They (courts of impeachment) are of a nature which may with peculiar propriety be denominated POLITICAL, as they relate chiefly to injuries done immediately to the society itself. The prosecution of them, for this reason, will seldom fail to agitate the passions of the whole community, and to divide it into parties more or less friendly or inimical to the accused. In many cases it will connect itself with the pre-existing factions, and will enlist all their animosities, partialities, influence, and interest on one side or on the other; and in such cases there will always be the greatest danger that the decision will be regulated more by the comparative strength of parties, than by the real demonstrations of innocence or guilt.
Hamilton, Alexander. The Federalist Papers.
Two things. First, Congressional impeachments happen because a “public man” engaged in “the administration of public affairs”—is accused of violating the public trust. Nothing more, nothing less.
Second, we might say that Hamilton had a fantastic crystal ball—or, that he was expressing what was then and is now, common sense. For the Senate, “resting entirely on the basis of elections,” will be “too often the leaders or the tools of the most cunning or the most numerous faction, and on this account, can hardly be expected to possess the requisite neutrality towards those whose conduct may be the subject of scrutiny.” Common sense.

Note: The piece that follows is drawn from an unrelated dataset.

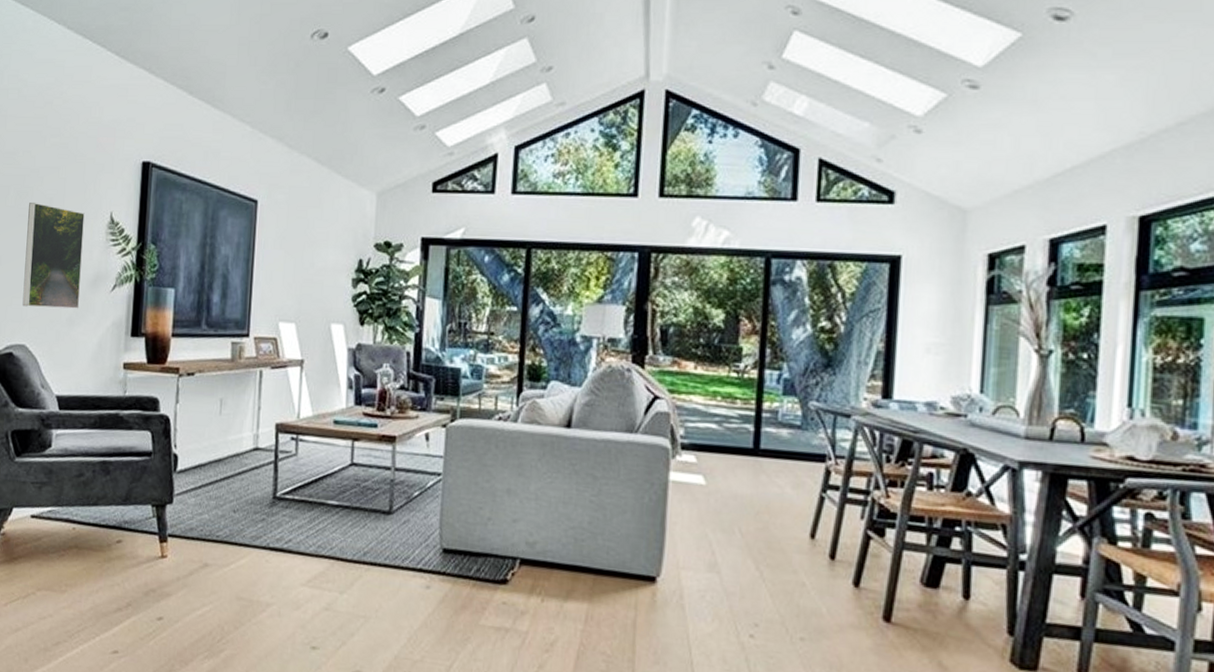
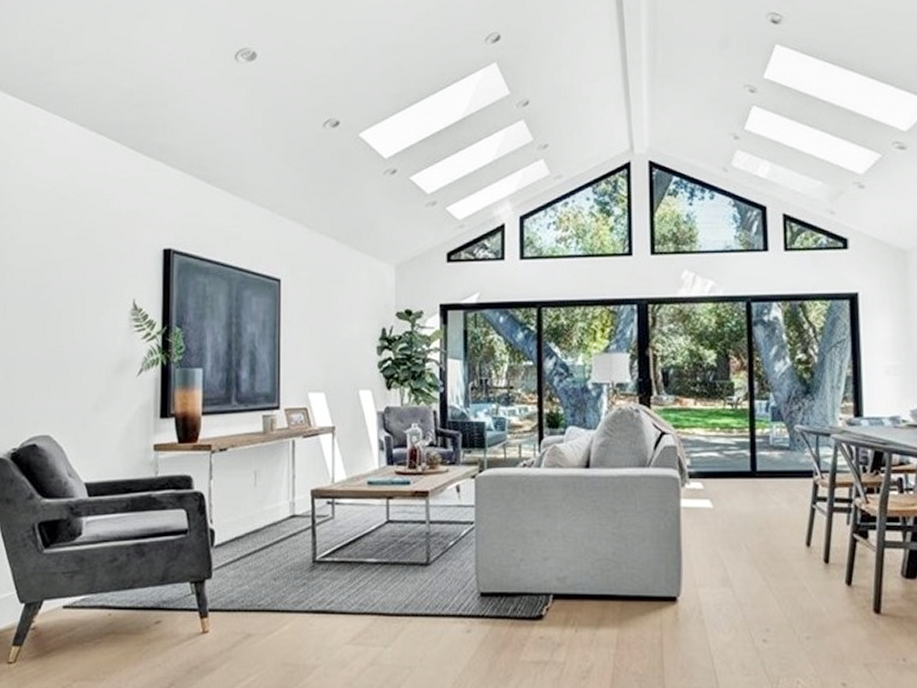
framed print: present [22,203,85,309] -> none [44,295,106,397]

But in the end, Hamilton chooses optimism, asserting “where else than in the Senate could have been found a tribunal sufficiently dignified, or sufficiently independent? What other body would be likely to feel CONFIDENCE ENOUGH IN ITS OWN SITUATION, to preserve, unawed and uninfluenced, the necessary impartiality between an INDIVIDUAL accused, and the REPRESENTATIVES OF THE PEOPLE, HIS ACCUSERS?” Optimistic. Just like us.
And he would be disappointed. Just like us.